======== Extracted information ========
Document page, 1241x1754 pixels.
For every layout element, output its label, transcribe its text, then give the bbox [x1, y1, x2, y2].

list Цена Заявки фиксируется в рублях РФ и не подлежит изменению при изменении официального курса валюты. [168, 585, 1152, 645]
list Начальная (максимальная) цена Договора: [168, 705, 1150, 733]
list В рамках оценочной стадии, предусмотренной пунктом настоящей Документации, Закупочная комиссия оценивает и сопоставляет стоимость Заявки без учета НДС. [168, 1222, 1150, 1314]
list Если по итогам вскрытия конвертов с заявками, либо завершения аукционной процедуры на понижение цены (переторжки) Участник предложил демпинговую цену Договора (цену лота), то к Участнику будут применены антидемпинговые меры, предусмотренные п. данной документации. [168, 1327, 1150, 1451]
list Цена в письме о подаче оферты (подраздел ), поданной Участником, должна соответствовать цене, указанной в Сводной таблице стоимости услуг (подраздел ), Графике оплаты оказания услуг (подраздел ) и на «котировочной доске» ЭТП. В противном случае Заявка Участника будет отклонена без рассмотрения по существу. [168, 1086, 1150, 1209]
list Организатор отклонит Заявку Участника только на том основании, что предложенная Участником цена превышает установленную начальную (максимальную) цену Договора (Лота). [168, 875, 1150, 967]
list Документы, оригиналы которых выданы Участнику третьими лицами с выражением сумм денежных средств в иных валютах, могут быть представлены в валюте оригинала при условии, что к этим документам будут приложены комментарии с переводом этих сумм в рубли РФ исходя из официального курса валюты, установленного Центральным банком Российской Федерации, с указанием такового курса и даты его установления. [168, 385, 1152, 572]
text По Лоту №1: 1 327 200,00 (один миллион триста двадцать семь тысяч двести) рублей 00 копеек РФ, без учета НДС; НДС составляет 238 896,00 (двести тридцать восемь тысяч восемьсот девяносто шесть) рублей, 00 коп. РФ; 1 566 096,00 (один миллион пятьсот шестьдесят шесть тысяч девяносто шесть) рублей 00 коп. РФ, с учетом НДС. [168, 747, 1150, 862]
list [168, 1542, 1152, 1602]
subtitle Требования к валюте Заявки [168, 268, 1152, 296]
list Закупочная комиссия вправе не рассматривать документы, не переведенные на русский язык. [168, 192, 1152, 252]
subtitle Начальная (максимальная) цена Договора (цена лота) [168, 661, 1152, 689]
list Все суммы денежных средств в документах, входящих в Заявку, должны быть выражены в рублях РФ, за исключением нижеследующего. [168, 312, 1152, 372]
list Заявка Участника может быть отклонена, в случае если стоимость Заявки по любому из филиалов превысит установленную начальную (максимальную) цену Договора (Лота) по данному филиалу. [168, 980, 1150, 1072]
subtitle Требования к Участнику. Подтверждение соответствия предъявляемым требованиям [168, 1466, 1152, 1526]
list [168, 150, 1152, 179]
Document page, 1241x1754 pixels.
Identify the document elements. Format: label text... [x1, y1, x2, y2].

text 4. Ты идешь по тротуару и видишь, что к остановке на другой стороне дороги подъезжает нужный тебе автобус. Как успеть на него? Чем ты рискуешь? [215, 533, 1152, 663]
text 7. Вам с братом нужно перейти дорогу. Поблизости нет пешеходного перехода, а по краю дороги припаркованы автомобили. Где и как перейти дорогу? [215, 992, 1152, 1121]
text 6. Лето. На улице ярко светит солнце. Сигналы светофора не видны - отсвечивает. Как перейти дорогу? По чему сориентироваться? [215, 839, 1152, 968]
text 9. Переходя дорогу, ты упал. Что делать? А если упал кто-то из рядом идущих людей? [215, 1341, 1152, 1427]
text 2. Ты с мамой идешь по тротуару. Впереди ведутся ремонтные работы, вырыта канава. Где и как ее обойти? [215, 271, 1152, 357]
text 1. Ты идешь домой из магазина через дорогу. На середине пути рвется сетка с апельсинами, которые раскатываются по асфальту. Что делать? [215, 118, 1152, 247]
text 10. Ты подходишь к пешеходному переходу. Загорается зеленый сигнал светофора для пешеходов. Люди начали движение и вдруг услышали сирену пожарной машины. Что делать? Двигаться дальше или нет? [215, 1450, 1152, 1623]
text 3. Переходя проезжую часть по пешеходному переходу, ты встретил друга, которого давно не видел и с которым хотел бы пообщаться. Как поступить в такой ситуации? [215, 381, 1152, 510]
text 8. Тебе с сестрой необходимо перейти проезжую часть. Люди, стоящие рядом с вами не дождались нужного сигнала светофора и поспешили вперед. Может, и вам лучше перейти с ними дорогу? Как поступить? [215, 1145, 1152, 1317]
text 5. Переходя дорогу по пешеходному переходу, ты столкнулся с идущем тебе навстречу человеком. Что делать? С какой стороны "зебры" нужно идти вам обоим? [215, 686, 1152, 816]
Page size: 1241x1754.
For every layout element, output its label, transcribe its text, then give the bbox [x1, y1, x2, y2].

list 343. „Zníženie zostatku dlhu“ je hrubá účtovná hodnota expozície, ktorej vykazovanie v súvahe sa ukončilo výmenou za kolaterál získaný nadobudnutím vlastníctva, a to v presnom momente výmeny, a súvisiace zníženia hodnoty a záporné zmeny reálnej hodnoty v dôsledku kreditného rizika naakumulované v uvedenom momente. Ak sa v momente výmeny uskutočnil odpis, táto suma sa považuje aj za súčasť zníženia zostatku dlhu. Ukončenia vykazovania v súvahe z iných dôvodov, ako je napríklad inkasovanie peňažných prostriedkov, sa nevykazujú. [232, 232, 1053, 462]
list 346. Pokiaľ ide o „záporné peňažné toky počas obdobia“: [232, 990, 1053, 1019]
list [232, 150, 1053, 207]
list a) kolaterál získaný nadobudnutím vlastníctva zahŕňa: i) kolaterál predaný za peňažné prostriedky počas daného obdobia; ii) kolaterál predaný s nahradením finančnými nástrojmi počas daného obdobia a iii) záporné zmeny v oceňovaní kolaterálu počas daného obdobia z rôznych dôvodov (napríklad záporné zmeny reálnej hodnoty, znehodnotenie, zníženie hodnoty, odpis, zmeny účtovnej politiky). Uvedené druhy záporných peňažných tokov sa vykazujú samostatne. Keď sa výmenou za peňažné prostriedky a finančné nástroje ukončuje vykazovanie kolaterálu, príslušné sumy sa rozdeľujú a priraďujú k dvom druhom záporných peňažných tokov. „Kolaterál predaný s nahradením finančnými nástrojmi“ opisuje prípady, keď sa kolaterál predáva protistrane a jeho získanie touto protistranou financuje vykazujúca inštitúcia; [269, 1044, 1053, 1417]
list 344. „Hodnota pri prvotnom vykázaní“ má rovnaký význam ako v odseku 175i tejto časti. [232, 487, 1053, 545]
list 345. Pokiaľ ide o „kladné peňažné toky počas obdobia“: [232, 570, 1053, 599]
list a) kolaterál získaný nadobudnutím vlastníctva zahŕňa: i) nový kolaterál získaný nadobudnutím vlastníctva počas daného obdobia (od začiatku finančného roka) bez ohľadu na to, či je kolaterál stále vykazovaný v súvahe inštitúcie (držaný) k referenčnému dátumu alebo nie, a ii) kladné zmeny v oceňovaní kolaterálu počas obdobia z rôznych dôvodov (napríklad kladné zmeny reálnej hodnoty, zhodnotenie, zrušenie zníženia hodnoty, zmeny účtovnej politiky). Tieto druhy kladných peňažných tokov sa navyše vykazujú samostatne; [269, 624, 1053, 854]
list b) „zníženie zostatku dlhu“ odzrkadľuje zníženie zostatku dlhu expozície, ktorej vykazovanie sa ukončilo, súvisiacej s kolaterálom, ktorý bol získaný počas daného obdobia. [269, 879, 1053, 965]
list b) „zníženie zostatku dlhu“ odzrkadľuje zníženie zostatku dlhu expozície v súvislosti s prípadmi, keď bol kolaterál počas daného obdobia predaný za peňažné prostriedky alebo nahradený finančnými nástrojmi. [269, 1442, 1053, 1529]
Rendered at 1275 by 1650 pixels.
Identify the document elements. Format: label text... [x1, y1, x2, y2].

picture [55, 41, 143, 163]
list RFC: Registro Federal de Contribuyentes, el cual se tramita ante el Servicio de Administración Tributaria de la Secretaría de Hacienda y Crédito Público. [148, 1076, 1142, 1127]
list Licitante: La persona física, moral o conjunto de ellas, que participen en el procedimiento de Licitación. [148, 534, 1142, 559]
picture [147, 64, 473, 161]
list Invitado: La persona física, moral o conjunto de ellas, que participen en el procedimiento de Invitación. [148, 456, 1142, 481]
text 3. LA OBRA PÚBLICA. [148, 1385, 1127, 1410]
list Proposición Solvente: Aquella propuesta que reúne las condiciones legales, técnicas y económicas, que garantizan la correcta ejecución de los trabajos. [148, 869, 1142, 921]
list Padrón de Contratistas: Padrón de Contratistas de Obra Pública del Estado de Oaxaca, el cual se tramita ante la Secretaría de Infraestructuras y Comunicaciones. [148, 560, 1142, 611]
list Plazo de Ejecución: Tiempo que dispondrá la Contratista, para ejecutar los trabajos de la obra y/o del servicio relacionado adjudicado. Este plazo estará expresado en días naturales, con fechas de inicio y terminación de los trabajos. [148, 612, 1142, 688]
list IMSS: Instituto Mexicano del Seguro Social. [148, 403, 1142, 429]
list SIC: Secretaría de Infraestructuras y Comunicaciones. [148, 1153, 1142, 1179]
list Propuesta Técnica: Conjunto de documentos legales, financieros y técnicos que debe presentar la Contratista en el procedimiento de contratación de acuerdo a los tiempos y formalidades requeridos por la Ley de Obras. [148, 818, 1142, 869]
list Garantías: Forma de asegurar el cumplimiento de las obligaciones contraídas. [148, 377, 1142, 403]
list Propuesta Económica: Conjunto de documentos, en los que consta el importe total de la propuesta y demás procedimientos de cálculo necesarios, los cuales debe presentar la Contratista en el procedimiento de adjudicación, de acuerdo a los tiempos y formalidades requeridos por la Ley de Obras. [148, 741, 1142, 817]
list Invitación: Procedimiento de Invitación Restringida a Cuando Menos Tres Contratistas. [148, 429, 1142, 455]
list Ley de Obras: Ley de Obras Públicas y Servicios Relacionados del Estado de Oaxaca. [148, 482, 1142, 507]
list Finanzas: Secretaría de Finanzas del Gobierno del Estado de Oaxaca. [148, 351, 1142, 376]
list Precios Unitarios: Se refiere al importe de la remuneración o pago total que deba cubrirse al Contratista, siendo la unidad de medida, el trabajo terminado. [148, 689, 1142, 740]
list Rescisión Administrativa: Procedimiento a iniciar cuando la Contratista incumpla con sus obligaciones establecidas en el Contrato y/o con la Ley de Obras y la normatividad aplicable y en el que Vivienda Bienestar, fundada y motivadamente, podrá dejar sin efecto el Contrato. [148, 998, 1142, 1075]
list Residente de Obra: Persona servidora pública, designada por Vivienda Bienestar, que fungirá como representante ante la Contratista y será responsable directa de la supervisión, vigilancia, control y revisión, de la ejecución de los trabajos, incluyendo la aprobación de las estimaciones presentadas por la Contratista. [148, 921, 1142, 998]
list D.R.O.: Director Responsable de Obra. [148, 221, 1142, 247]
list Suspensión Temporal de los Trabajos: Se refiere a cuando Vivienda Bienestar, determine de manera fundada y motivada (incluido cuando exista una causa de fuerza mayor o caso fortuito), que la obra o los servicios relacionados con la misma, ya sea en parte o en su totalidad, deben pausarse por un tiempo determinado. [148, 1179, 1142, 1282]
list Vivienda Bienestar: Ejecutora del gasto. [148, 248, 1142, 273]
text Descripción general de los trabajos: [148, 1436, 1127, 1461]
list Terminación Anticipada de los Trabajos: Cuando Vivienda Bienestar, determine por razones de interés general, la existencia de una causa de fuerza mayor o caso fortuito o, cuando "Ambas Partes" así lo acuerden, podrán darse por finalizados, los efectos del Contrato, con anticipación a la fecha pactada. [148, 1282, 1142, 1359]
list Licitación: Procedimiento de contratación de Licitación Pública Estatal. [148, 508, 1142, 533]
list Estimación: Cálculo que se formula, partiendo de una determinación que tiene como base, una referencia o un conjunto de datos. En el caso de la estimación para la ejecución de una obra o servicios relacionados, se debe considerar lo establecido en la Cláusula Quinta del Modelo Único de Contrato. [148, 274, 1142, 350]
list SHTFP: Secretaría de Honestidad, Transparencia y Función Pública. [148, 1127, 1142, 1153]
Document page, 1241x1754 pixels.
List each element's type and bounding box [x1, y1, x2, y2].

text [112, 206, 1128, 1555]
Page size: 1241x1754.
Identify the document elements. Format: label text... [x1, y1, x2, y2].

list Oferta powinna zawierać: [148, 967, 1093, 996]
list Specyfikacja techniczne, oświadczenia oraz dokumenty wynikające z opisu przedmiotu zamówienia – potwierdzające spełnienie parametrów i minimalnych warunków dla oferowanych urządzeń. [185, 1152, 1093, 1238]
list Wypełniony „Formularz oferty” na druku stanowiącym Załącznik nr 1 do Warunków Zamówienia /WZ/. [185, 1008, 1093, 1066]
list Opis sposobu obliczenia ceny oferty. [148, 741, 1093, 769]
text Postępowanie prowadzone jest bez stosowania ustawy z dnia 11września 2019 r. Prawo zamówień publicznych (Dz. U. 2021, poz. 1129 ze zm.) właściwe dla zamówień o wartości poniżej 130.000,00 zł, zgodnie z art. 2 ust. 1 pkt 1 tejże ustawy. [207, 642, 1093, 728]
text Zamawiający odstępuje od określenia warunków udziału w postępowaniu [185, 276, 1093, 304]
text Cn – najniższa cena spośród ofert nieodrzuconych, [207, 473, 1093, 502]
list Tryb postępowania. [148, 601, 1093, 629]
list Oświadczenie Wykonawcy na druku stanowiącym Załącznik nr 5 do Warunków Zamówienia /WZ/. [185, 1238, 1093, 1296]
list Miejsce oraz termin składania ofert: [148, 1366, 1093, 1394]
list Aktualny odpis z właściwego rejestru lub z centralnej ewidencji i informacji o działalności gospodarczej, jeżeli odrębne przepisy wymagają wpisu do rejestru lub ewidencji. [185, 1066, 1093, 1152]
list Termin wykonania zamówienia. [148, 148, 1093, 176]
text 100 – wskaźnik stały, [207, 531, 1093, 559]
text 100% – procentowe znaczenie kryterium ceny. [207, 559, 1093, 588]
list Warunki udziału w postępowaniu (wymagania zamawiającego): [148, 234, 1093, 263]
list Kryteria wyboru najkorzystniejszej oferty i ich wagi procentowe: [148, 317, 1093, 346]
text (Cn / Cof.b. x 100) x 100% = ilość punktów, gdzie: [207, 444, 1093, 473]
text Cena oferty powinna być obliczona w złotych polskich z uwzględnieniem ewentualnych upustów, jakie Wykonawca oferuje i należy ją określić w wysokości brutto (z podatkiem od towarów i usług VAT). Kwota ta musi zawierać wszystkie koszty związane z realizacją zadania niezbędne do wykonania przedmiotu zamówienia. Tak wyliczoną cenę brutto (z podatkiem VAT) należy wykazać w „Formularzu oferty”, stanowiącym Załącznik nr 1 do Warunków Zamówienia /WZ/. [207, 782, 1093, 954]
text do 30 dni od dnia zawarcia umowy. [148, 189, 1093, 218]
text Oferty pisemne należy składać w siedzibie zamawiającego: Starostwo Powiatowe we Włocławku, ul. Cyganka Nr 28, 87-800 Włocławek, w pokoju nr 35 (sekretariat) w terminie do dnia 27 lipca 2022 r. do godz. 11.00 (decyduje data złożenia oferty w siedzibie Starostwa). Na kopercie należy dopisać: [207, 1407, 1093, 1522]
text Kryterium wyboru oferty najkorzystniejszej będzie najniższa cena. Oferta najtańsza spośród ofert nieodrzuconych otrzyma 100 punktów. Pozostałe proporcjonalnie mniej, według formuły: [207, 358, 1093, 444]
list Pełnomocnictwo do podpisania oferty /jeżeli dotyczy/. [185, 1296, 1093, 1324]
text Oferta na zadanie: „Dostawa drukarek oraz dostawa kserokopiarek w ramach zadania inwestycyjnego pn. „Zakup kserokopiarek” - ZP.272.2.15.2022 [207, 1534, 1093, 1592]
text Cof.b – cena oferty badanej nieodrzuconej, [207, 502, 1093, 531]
========
**Exercise directions:**
If a line in the records above has the word "Начальная", copy it out.

**Answer to this problem:**
list Начальная (максимальная) цена Договора: [168, 705, 1150, 733]
subtitle Начальная (максимальная) цена Договора (цена лота) [168, 661, 1152, 689]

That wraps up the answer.